+++ DOCUMENT SECTION +++
Philip Caballero v. City of Concord Concord Police Dept. R. Perryman R. MacCaro

956 F.2d 204, 92 Daily Journal DAR 1776, 92 Cal. Daily Op. Serv. 1078, 1992 U.S. App. LEXIS 1235, 1992 WL 16305
CourtCourt of Appeals for the Ninth Circuit
DecidedFebruary 5, 1992
Docket90-16089
StatusPublished
Cited by120 cases

This text of 956 F.2d 204 (Philip Caballero v. City of Concord Concord Police Dept. R. Perryman R. MacCaro) is published on Counsel Stack Legal Research, covering Court of Appeals for the Ninth Circuit primary law. Counsel Stack provides free access to over 12 million legal documents including statutes, case law, regulations, and constitutions.

Bluebook
Philip Caballero v. City of Concord Concord Police Dept. R. Perryman R. MacCaro, 956 F.2d 204, 92 Daily Journal DAR 1776, 92 Cal. Daily Op. Serv. 1078, 1992 U.S. App. LEXIS 1235, 1992 WL 16305 (9th Cir. 1992).

Opinion

WILLIAM A. NORRIS, Circuit Judge:

Louie Philip Caballero appeals from a judgment in favor of defendant-appellee R. Perryman, a Concord, California, police officer, finding that Officer Perryman was not liable under 42 U.S.C. § 1983 for false arrest in violation of the Fourth Amendment. We hold that the district court erred in instructing the jury that Officer Perry-man could be found liable only if she specifically intended to violate Caballero’s constitutional rights. Because that error is not harmless, we reverse and remand for a new trial.

I

On September 7, 1988, Caballero was driving his family home from a restaurant when he was pulled over for running a red light. Caballero got out of his car and began to argue with Officer Perryman that he was not guilty of any traffic violation. After several minutes of discussion, Perry-man had Caballero perform six field sobriety tests and then arrested him for driving while intoxicated. Caballero’s blood alcohol content one hour and twenty-five minutes after his arrest was determined to be .05%. Caballero was never charged.
+++
- PROMPT 1
List every reporter citation given for the case on the line directly after the case page's title.
- PROMPT 2
Decide whether each statement agrees with the case page, answering yes or no and quoting the words that settle it: (a) The appeals court sent the case back for a new trial. (b) Caballero was charged with driving while intoxicated. (c) Caballero was made to perform four field sobriety tests.
+++ LISTED RECORDS +++
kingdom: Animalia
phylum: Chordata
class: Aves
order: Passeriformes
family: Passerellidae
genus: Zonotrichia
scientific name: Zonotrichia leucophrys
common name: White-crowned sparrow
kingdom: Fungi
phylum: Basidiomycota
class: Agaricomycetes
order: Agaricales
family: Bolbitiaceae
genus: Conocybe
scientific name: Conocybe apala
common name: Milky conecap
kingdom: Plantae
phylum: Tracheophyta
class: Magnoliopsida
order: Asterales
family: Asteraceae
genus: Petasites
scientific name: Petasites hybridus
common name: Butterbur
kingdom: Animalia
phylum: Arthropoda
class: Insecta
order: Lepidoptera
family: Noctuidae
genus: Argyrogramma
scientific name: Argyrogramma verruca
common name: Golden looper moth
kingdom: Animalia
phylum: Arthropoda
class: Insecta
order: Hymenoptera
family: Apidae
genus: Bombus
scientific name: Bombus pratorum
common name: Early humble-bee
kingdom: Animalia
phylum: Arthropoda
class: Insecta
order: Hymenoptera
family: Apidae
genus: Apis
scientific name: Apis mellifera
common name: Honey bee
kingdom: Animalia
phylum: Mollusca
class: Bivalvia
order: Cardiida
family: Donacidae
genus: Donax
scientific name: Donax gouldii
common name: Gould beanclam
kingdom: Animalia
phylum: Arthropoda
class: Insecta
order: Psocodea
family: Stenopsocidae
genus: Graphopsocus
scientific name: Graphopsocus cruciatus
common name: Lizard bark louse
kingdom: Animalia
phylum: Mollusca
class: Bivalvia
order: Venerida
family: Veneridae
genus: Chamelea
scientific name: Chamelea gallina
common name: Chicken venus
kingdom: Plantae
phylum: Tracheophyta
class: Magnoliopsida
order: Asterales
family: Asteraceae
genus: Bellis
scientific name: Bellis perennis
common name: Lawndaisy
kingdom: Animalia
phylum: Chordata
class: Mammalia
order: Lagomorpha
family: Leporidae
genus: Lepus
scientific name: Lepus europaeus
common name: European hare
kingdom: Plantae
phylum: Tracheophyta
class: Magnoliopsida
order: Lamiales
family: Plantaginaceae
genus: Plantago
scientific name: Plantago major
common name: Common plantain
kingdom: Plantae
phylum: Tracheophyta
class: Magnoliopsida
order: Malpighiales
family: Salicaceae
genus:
+++
- WRITTEN SOLUTION 1
956 F.2d 204
92 Daily Journal DAR 1776
92 Cal. Daily Op. Serv. 1078
1992 U.S. App. LEXIS 1235
1992 WL 16305

- WRITTEN SOLUTION 2
(a) Yes: "we reverse and remand for a new trial."
(b) No: "Caballero was never charged."
(c) No: "perform six field sobriety tests"